Frage an den Chemiker: Kann es sein, dass die Wölfe früher oder später merken, dass die Gerüche künstlich hergestellt und für sie ungefährlich sind? «Ja, das Risiko besteht», sagt Staedler. «Aus diesem Grund arbeiten wir ständig an neuen Molekülen.» Man wolle das Rezept bei Bedarf ändern, damit die Tiere sich nicht daran gewöhnen können.

Vor den Tests in freier Wildbahn führten die Projektleiter in einem Zoo in Österreich erste Versuche durch. So legten sie zum Beispiel dort, wo die Wölfe ihr Frischfleisch zu fressen gewohnt waren, Pheromonbeutel hin. Und siehe da: Die Wölfe liessen die Mahlzeit liegen, um sie nach dem Entfernen der Duftbeutel wieder lechzend zu verzehren.

Chance zur Beruhigung der Wolfsdebatte

Zoologieprofessor Marco Apolloni von der Universität Sassari in Italien sieht Chancen für das Projekt, verweist aber auf noch fehlende wissenschaftliche Daten. «Der Langzeiteffekt auf die Wölfe muss erst noch erforscht werden», sagt er. Aber es könne schon ein wertvoller Beitrag sein, die Angriffe auf Nutztiere wie Schafe zu stoppen oder zu reduzieren.

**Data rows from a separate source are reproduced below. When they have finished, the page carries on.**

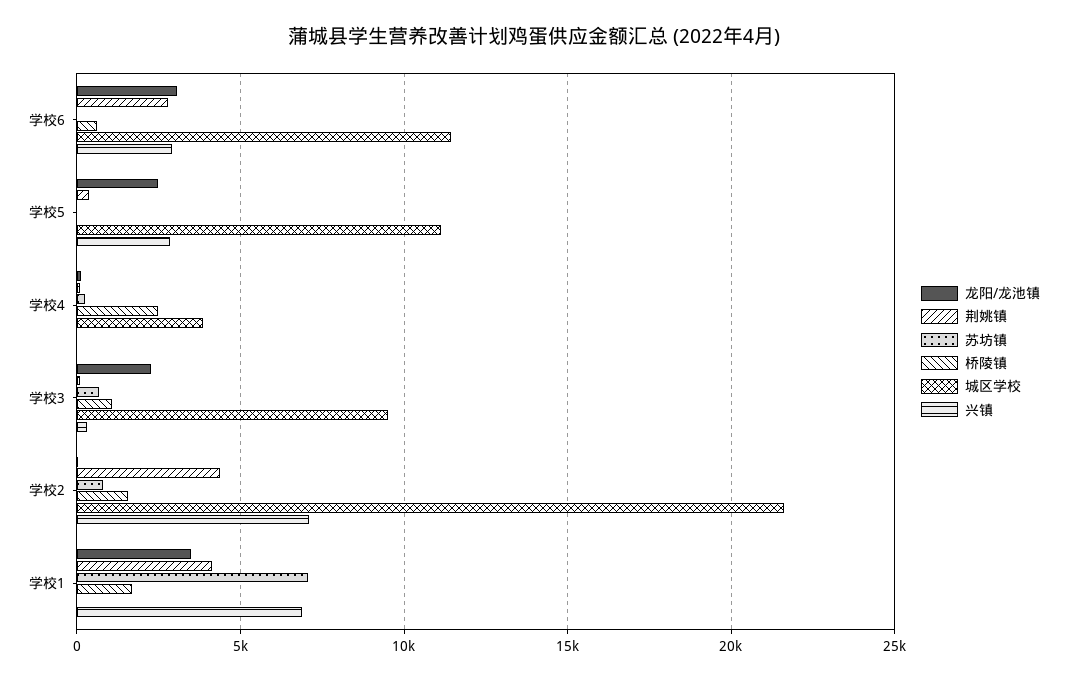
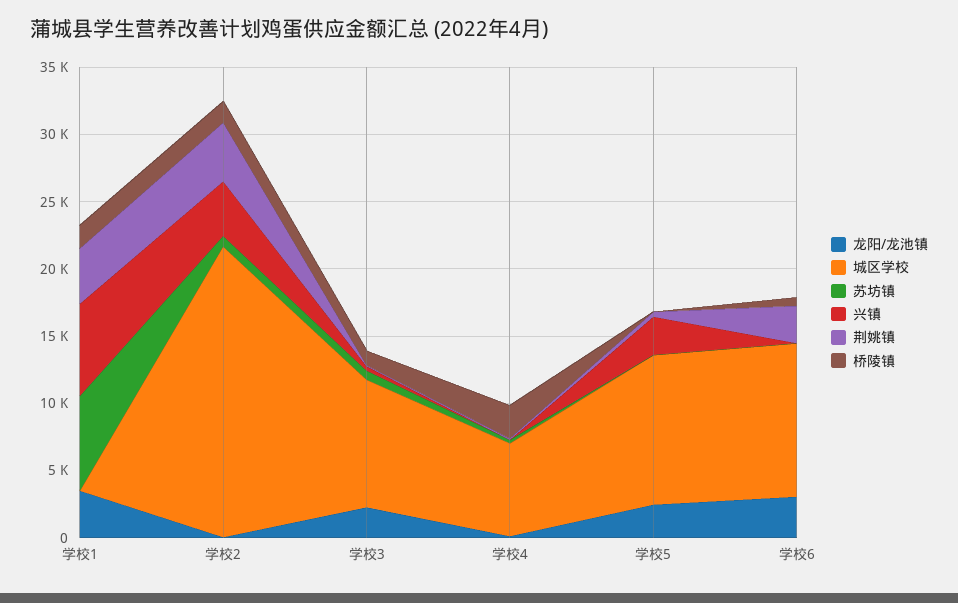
兴镇, 学校6: 3000 -> 0
城区学校, 学校4: 4000 -> 7000
兴镇, 学校2: 7000 -> 4000

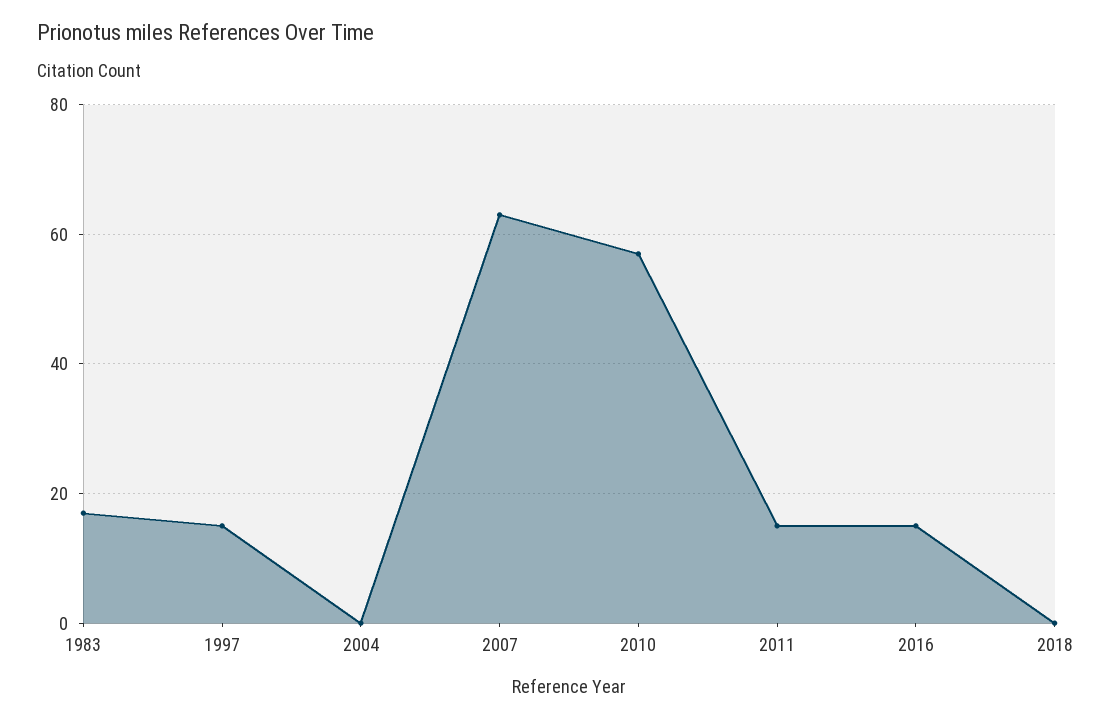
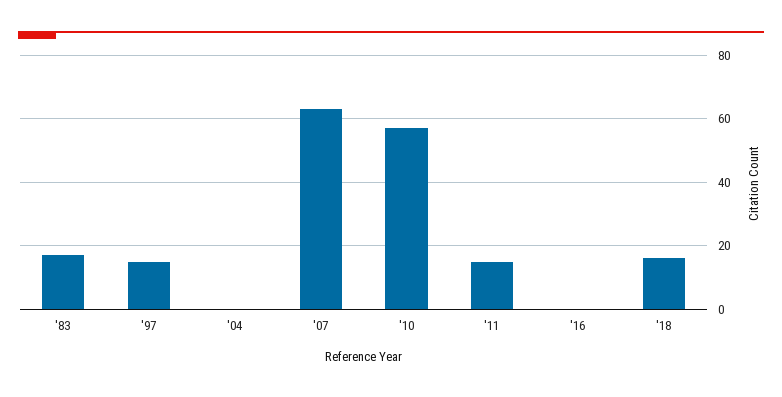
2016: 15 -> 0
2018: 0 -> 15

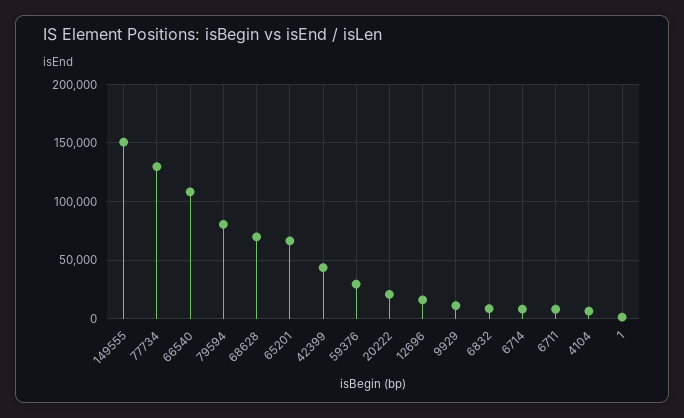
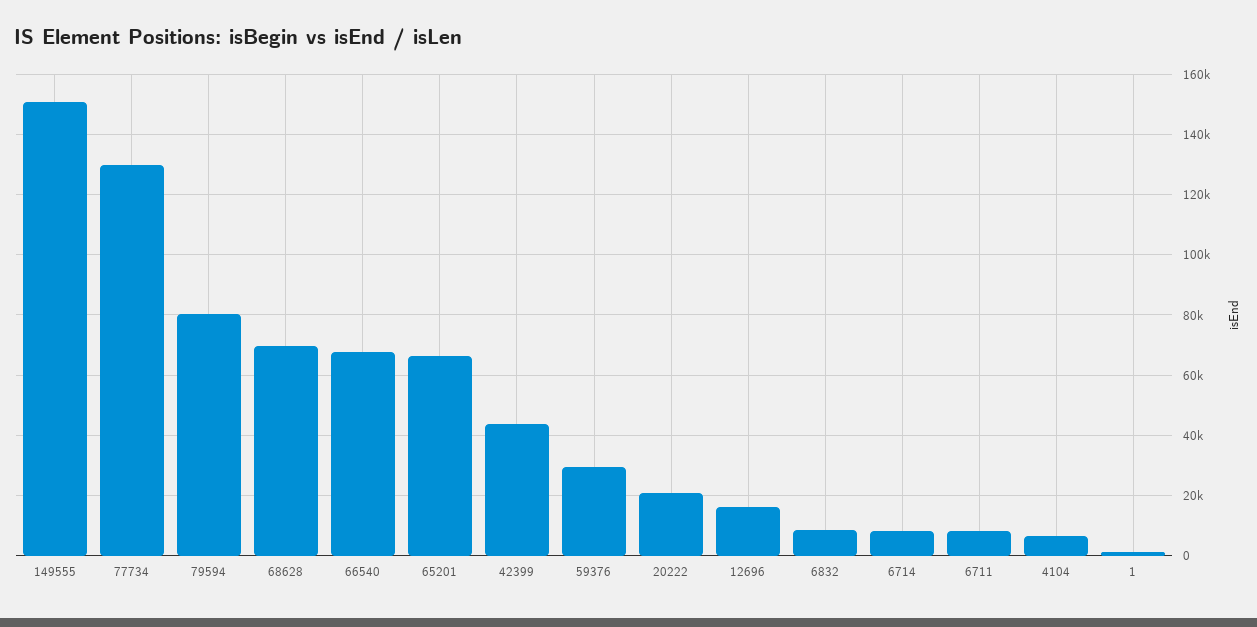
66540: 110000 -> 68000
9929: 10000 -> none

Der Kanton Graubünden und der Bund unterstützen das Projekt. Auch bei den Behörden ist man daran interessiert, nebst Hunden und Zäunen noch andere Herdenschutzmassnahmen zur Verfügung zu haben. Das könnte die emotional geführte Diskussion um den Wolf wieder ein bisschen beruhigen.